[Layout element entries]
□ □ □

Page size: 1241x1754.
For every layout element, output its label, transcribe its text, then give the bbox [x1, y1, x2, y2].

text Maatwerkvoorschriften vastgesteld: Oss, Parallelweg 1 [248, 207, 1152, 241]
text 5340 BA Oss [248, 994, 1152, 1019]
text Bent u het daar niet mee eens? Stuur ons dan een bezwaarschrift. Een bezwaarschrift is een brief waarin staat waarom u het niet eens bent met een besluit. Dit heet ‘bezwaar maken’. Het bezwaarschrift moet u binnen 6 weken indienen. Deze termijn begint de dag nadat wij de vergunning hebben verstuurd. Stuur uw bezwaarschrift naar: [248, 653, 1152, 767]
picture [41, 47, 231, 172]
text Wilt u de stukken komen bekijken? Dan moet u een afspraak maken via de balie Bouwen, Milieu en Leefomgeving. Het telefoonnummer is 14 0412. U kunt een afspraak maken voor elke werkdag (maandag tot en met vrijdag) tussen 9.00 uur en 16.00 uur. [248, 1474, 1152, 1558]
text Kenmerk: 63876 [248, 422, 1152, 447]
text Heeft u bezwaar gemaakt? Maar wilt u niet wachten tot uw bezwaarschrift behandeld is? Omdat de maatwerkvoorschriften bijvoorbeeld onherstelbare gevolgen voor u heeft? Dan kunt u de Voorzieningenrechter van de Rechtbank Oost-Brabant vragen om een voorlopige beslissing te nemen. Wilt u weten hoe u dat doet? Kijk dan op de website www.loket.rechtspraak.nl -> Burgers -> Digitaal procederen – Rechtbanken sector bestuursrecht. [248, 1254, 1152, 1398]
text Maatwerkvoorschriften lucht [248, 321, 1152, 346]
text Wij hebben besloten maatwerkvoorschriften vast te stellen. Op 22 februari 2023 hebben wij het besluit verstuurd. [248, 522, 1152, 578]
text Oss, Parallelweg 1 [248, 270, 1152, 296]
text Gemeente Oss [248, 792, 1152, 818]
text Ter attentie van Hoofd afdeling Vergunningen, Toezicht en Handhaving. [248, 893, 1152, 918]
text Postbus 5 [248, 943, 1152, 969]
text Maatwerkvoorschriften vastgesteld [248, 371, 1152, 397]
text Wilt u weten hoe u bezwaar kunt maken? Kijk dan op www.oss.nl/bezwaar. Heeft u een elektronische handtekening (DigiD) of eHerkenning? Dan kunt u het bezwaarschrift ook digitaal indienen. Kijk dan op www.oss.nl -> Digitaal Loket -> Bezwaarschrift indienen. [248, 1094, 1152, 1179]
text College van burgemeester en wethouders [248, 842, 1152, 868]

□ □ □

- REQUIREMENT -
Write out the lines again, switching "Parallelweg" to "Stationsweg" wherever it occurs and keeping everything else the same.

- RESPONSE -
Page size: 1241x1754.
For every layout element, output its label, transcribe its text, then give the bbox [x1, y1, x2, y2].

text Maatwerkvoorschriften vastgesteld: Oss, Stationsweg 1 [248, 207, 1152, 241]
text 5340 BA Oss [248, 994, 1152, 1019]
text Bent u het daar niet mee eens? Stuur ons dan een bezwaarschrift. Een bezwaarschrift is een brief waarin staat waarom u het niet eens bent met een besluit. Dit heet ‘bezwaar maken’. Het bezwaarschrift moet u binnen 6 weken indienen. Deze termijn begint de dag nadat wij de vergunning hebben verstuurd. Stuur uw bezwaarschrift naar: [248, 653, 1152, 767]
picture [41, 47, 231, 172]
text Wilt u de stukken komen bekijken? Dan moet u een afspraak maken via de balie Bouwen, Milieu en Leefomgeving. Het telefoonnummer is 14 0412. U kunt een afspraak maken voor elke werkdag (maandag tot en met vrijdag) tussen 9.00 uur en 16.00 uur. [248, 1474, 1152, 1558]
text Kenmerk: 63876 [248, 422, 1152, 447]
text Heeft u bezwaar gemaakt? Maar wilt u niet wachten tot uw bezwaarschrift behandeld is? Omdat de maatwerkvoorschriften bijvoorbeeld onherstelbare gevolgen voor u heeft? Dan kunt u de Voorzieningenrechter van de Rechtbank Oost-Brabant vragen om een voorlopige beslissing te nemen. Wilt u weten hoe u dat doet? Kijk dan op de website www.loket.rechtspraak.nl -> Burgers -> Digitaal procederen – Rechtbanken sector bestuursrecht. [248, 1254, 1152, 1398]
text Maatwerkvoorschriften lucht [248, 321, 1152, 346]
text Wij hebben besloten maatwerkvoorschriften vast te stellen. Op 22 februari 2023 hebben wij het besluit verstuurd. [248, 522, 1152, 578]
text Oss, Stationsweg 1 [248, 270, 1152, 296]
text Gemeente Oss [248, 792, 1152, 818]
text Ter attentie van Hoofd afdeling Vergunningen, Toezicht en Handhaving. [248, 893, 1152, 918]
text Postbus 5 [248, 943, 1152, 969]
text Maatwerkvoorschriften vastgesteld [248, 371, 1152, 397]
text Wilt u weten hoe u bezwaar kunt maken? Kijk dan op www.oss.nl/bezwaar. Heeft u een elektronische handtekening (DigiD) of eHerkenning? Dan kunt u het bezwaarschrift ook digitaal indienen. Kijk dan op www.oss.nl -> Digitaal Loket -> Bezwaarschrift indienen. [248, 1094, 1152, 1179]
text College van burgemeester en wethouders [248, 842, 1152, 868]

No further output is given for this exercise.